Man’s infinite wants, his innate desire to have more, leads to scarcity. Scarcity is a situation in which there are only a limited number of resources available to produce goods and services.
Resources are known as the factors of production (the inputs used in the production process to produce output).
There are four factors of production:
1) Land.
Land is all the natural resources on the planet. Land includes oil, gold, rocks, forests, fish etc.
2) Labour.
Workers are inputs and could be skilled or unskilled.
3) Capital.
Man-made aids used by labour in the production process. Capital includes machines, buildings, computers, telecommunications, roads etc.
4) Enterprise.
Risk-taking by an individual or group who combine the other factors of production in search of profit. In the movie Ghostbusters (starring Bill Murray and Dan Akroyd), 3 unemployed parapsychology professors take a risk and set up a paranormal investigations and eliminations business.
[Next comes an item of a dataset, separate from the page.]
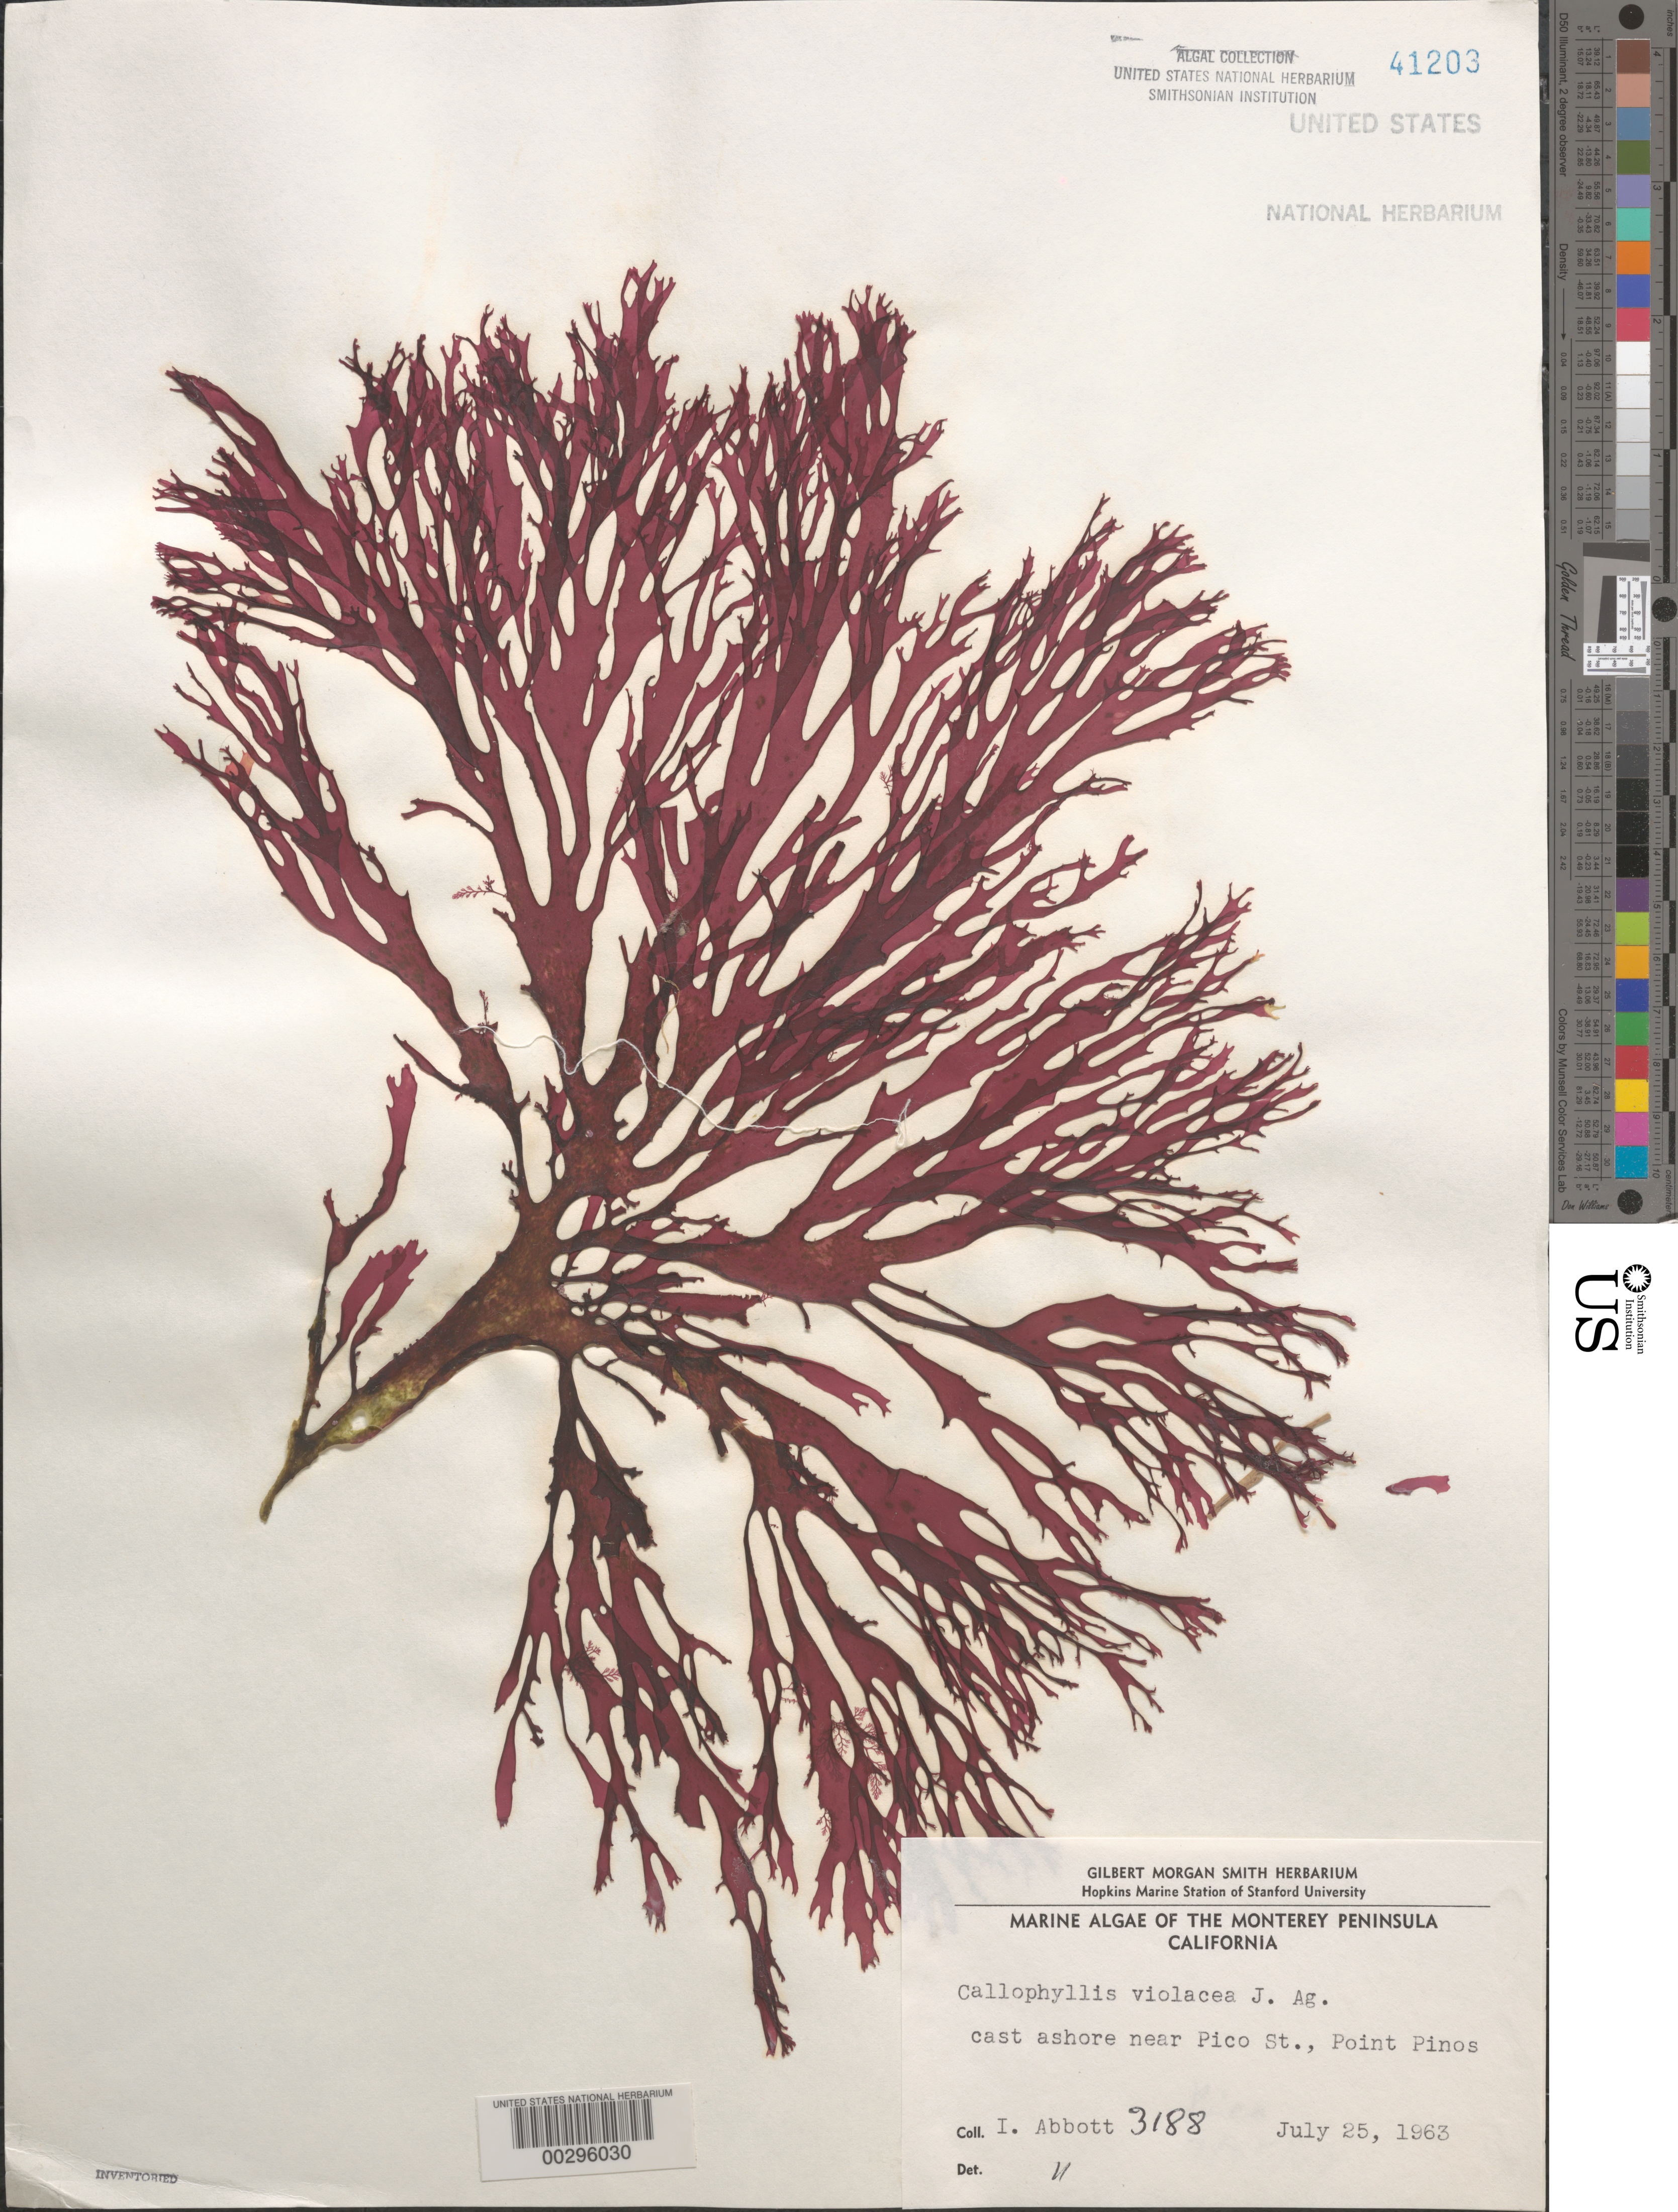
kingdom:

Because there exists only a finite amount of resources and yet an infinite amount of wants, a choice must be made over production. This is the basic economic problem, choosing how to allocate resources between alternative uses. A society (or individual) must choose what to produce, how to produce it and who to produce for. After making a choice, the decision makers face an opportunity cost. Opportunity cost is the next best alternative foregone. Choosing to produce some goods means the production of some other goods cannot happen. Thus, economics is the study of choices, the study of resource allocation.